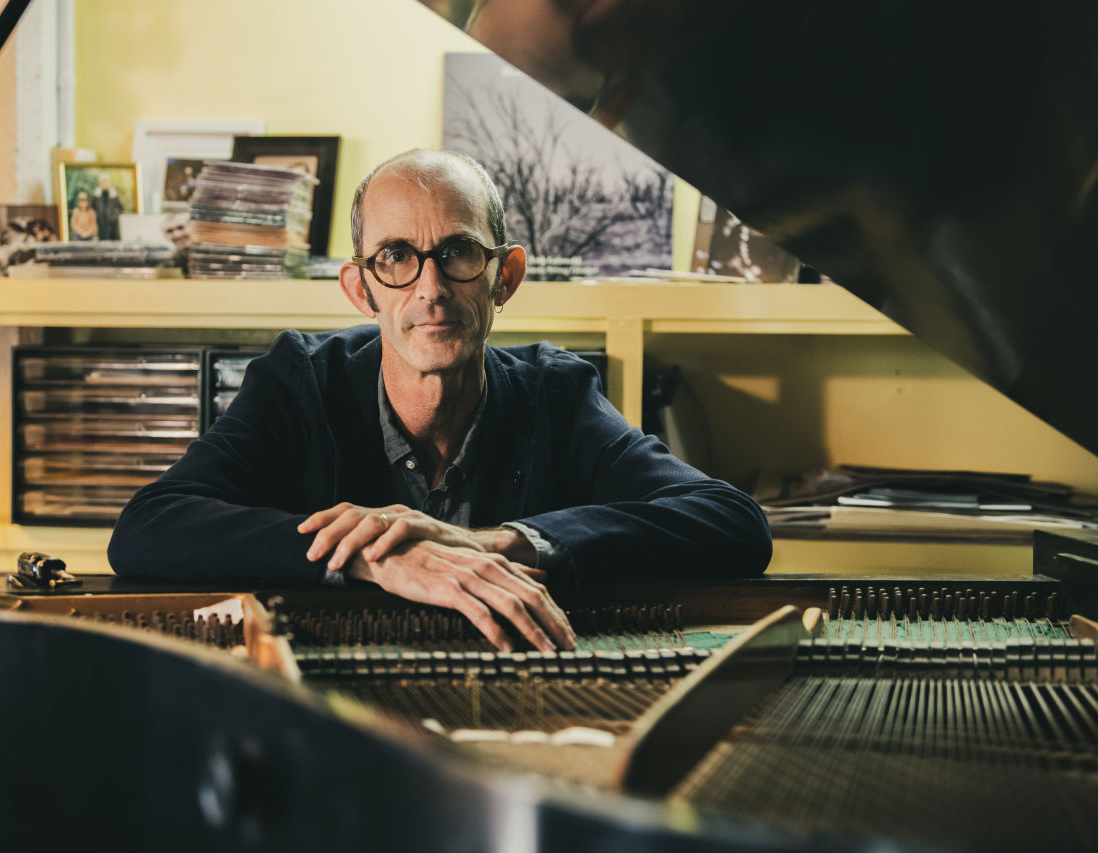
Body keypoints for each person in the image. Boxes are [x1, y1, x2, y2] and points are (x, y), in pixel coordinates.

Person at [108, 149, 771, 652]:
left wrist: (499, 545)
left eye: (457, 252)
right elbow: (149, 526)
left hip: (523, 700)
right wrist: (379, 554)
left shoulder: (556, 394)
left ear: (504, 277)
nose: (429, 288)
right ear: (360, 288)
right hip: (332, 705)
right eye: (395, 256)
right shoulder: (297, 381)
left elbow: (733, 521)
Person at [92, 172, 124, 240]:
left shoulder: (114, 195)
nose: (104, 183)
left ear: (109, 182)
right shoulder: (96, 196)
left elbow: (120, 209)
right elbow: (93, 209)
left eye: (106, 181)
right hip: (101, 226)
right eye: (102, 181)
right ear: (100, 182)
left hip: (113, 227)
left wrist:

^^^^^^^^

Your job is to repeat the data exactly, leaving each picture out.

Task output —
Body keypoints for each person in the image. Boxes are [x1, y1, x2, y2] and points are (x, y), in pixel coordinates.

Person at [108, 149, 771, 652]:
left wrist: (499, 545)
left eye: (457, 252)
right elbow: (149, 526)
left hip: (523, 700)
right wrist: (379, 554)
left shoulder: (556, 394)
left ear: (504, 277)
nose: (429, 288)
right ear: (360, 288)
right hip: (332, 705)
right eye: (395, 256)
right shoulder: (297, 381)
left elbow: (733, 521)
Person at [92, 172, 124, 240]:
left shoulder: (114, 195)
nose: (104, 183)
left ear: (109, 182)
right shoulder: (96, 196)
left elbow: (120, 209)
right elbow: (93, 209)
left eye: (106, 181)
right hip: (101, 226)
right eye: (102, 181)
right ear: (100, 182)
left hip: (113, 227)
left wrist:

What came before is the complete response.